Sustainability has become a hot-button issue for every business. Supply chain firms play a critical role in enhancing the sustainability of products and in delivering insights that customers demand these days.
Thanks to the immense amount of data that virtually every company now collects and has access to, supply chain firms can use advanced analytics to enhance their processes and reduce waste. On the other hand, transitioning to an analytics-driven organization is challenging, especially given the manual nature of legacy supply chain workflows.
Here are five tasks that supply chain firms must execute to build a sustainable organization that is data-driven.
Examine the Past and Present
Many organizations have been collecting vast troves of data for years without knowing it. One of the hurdles that legacy data presents is that it’s largely disorganized and stored in diverse, often unstructured formats.
Collecting these data together and analyzing them for patterns that can drive sustainability might be a tough task, but it’s a worthwhile one.
If your organization has already begun using analytics to increase efficiency, examine the data you’re collecting for their relevance towards your sustainability goals. Examine your historical data and identify the variables that are relevant for your goals today. Conducting a review of your analytics workflow is also a good idea.
How integrated are your workflows? Are all data sources connected to analytics dashboards, and are they generating relevant threshold alerts? Create easy to understand processes that back these data up, and you’ll find it easy to monitor your progress towards enhanced sustainability.
Model the Future
Modern analytics packages give you the power to model future scenarios and conduct deep what-if analysis. Supply chains are vulnerable to political, environmental, and social factors that affect transportation routes and logistics. Analytics is the key to solving these issues.
An increasing number of supply chain firms are adopting predictive analytics packages that are easily integrated with custom machine learning algorithms. These systems go beyond merely calculating the shortest and least wasteful delivery route. They also take local regulations and political events into account and reduce the time spent in transit.
For example, many healthcare and food products require sensitive temperature and other condition monitoring systems to ensure they arrive fresh at their destination. Monitoring this information with analytics solutions allows companies to make sure goods arrive safely without risk of spoilage or encountering regulation-related delays.

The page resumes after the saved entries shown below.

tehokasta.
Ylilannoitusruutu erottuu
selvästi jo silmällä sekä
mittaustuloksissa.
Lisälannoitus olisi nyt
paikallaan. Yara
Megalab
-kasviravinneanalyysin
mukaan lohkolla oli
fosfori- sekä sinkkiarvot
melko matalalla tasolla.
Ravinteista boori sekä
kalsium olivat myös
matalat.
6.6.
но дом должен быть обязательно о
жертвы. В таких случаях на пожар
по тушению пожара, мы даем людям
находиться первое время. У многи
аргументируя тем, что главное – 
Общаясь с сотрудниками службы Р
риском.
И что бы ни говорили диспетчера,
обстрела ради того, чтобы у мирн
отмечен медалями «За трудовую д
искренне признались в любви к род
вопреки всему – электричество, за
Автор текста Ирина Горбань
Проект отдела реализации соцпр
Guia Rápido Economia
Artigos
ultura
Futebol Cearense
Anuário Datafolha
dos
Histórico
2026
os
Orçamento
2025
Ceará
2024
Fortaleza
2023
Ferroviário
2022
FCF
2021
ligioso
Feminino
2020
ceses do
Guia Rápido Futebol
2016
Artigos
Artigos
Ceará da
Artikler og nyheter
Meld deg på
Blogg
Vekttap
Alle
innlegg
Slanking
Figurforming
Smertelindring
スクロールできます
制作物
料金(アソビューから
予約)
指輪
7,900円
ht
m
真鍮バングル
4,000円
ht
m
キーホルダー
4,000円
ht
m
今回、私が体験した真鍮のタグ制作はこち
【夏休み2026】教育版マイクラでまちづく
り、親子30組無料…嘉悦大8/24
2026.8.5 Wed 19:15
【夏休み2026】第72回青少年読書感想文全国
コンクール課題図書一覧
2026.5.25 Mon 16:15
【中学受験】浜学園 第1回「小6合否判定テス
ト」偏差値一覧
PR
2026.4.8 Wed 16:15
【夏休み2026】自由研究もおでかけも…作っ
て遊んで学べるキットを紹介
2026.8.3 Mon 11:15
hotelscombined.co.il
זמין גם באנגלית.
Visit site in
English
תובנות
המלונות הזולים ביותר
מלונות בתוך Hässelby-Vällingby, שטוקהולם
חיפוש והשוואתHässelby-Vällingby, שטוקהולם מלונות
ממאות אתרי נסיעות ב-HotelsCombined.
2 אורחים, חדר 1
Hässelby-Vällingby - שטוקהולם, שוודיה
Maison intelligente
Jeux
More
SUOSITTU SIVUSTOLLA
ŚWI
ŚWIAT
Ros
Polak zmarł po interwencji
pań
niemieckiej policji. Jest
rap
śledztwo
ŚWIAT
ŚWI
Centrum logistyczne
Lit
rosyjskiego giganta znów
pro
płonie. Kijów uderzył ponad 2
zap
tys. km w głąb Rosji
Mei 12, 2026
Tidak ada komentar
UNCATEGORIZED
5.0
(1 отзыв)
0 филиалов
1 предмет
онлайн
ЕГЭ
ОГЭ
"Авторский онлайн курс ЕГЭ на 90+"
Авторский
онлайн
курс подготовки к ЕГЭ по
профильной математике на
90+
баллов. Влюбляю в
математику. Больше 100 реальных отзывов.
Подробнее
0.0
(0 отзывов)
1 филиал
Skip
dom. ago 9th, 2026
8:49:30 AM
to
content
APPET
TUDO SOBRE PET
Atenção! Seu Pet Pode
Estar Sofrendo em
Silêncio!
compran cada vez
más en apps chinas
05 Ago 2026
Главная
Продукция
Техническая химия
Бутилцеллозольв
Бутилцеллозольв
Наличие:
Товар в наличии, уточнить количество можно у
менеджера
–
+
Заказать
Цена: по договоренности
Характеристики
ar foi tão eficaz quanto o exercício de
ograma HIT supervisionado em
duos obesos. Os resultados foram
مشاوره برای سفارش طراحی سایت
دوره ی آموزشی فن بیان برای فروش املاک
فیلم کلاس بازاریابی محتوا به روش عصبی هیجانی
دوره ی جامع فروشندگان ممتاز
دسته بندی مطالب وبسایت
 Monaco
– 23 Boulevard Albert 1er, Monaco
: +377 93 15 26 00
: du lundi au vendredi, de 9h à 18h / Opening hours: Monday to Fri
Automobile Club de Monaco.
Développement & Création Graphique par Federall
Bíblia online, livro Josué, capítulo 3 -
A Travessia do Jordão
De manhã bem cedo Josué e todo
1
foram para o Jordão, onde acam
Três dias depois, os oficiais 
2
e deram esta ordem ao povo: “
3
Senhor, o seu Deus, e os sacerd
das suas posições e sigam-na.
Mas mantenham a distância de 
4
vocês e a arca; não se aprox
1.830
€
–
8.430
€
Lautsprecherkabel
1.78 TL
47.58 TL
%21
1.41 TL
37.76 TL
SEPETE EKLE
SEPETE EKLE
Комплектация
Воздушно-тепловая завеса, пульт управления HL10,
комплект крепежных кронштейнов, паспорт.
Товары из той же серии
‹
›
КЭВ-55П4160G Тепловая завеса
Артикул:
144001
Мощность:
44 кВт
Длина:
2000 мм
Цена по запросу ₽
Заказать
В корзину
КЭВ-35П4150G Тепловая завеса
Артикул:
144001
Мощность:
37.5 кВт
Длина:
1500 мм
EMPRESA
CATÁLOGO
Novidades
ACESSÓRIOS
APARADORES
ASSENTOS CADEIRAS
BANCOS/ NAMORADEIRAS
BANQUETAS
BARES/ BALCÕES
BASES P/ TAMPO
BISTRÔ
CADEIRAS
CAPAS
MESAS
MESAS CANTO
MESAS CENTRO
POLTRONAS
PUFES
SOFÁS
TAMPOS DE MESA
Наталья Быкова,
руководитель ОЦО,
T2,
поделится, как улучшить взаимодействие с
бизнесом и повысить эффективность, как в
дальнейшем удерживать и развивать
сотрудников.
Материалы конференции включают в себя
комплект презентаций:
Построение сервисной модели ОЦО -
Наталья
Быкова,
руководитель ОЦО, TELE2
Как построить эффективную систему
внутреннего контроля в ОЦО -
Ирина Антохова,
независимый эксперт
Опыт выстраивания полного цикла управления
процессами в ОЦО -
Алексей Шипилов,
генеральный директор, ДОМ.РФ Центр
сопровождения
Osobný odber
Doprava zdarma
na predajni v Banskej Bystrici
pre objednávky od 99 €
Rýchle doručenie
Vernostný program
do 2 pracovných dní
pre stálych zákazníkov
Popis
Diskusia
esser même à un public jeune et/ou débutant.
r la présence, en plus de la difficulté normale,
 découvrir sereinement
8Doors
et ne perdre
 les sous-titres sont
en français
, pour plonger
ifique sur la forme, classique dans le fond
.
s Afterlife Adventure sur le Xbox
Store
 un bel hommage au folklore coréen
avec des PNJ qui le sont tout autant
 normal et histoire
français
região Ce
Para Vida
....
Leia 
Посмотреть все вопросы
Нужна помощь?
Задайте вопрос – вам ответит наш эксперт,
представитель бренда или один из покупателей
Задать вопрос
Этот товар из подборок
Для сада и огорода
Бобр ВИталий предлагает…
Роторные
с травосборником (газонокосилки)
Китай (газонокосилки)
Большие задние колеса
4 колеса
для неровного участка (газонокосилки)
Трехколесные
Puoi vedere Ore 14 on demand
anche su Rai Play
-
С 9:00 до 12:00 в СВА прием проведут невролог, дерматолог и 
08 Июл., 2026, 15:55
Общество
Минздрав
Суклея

Incorporate Non-Traditional Data
Typical sustainability metrics include factors such as energy use, water use and raw material consumption. While these variables are important, they provide a narrow view of your organization’s sustainability efforts.
Thanks to the massive technological leaps that analytics packages have made, it’s now possible to dissect non-traditional data.
Variables such as employee headcount, time spent on tasks, sales volume, inventory efficiency and hours of operation aren’t what you would think of as driving sustainability at first. However, when you recognize that all of them point to the efficiency of your overall organization, you’ll make a massive difference to your sustainability efforts.
Use analytics packages to model different scenarios using these variables. For example, do your workflows take longer on certain days? Are they more efficient at certain times? What would delivery processes look like if you changed workflows? Modeling everything is the key. Spend time getting to know how your analytics package can help you.
Act on Insights
The best analytics are useless without action taken to act on them. Many organizations, unfortunately, think that sustainability ends with simply tracking data. One reason for this happening is the difficulty in reorienting company culture towards analytics-driven decisions.
Focus on reeducating and repurposing your employees’ skills to match the new environment you’re looking to install. There’s no doubt that analytics and data are the way forward so installing the right training programs and workflows that generate employee buy-in is critical.
Alienating your employees or making them feel as if the human touch is unreliable or inefficient is the wrong way to go about it.
Instead, highlight how analytics helps them gain deeper insights into their jobs and allows them to spend less time on clerical tasks. Focus on how they can use analytics to zero-in on the most critical parts of their job and can spend more of their time solving issues instead of simply keeping up with them or following up on manual processes.
Refine and Improve
Conduct a thorough review of your analytics workflows and processes. Seek employee feedback constantly. After all, they’re the ones involved in the day to day operations and will have better insight into granular issues.
While the tiny details are important, the big picture matters as well. The business environment is changing, and customer demands are changing with it.
These days, customers demand instant insight into their problems and expect their suppliers to keep up. Sustainability is challenging to maintain due to ever-changing fuel costs and political environments. Pandemic lockdowns forcing people to work remotely, to stop flying to conferences and killing commutes can make a big difference too.
In short, everything is in flux. The only way to keep up with these changes is to conduct iterative reviews of your processes at every level.
Dynamic Workflows for Enhanced Sustainability
The age of the static sustainability program is dead. These days, organizations need to react quickly to changes in their environment. Using analytics and embracing them as a point of company culture is the best way to handle dynamic environments.